AIM OF THE TASK
From the records below, pull out each line in which the word "Lakner" appears, and copy those lines.

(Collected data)

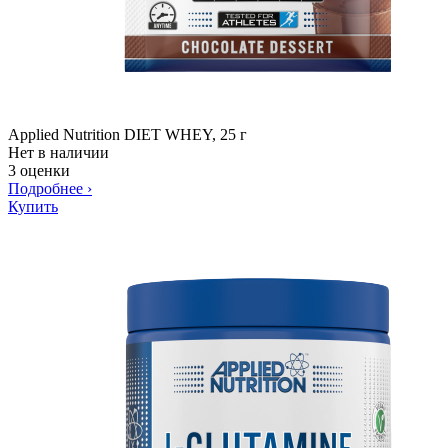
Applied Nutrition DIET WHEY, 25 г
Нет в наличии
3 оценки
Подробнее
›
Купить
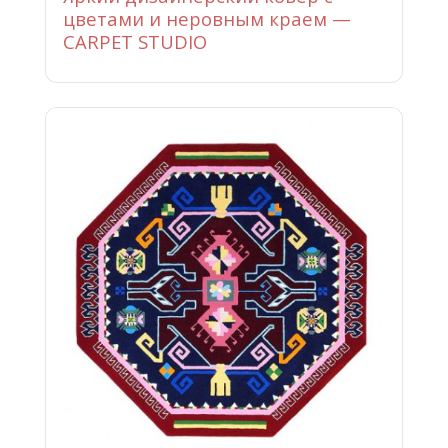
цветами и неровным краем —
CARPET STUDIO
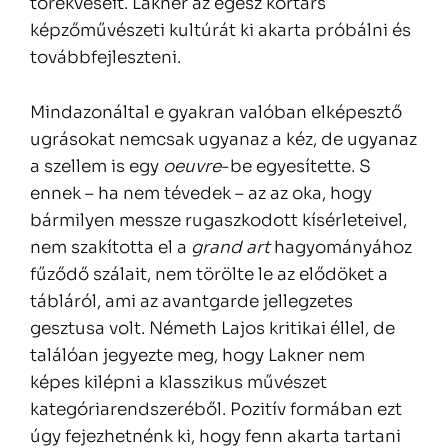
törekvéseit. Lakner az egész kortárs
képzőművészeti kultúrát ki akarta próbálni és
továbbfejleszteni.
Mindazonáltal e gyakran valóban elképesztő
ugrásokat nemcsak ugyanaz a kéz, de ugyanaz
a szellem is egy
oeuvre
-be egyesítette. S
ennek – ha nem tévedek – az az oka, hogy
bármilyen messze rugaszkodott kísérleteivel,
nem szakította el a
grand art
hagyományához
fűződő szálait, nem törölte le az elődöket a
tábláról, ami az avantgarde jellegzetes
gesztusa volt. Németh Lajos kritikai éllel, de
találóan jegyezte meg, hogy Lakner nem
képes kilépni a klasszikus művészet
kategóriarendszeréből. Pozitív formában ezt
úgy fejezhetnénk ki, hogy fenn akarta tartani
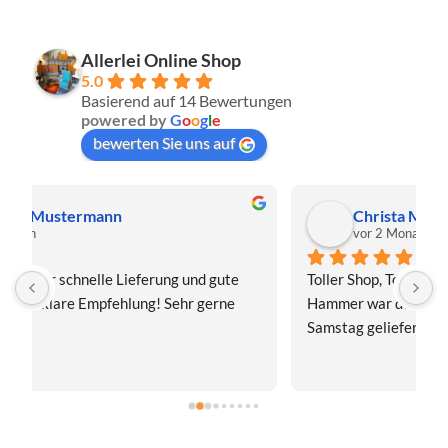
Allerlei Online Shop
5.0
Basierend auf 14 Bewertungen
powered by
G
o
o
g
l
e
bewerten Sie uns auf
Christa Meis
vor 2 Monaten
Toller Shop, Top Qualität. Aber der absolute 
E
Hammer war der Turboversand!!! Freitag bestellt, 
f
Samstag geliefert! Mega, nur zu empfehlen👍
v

ANSWER BOX
törekvéseit. Lakner az egész kortárs
találóan jegyezte meg, hogy Lakner nem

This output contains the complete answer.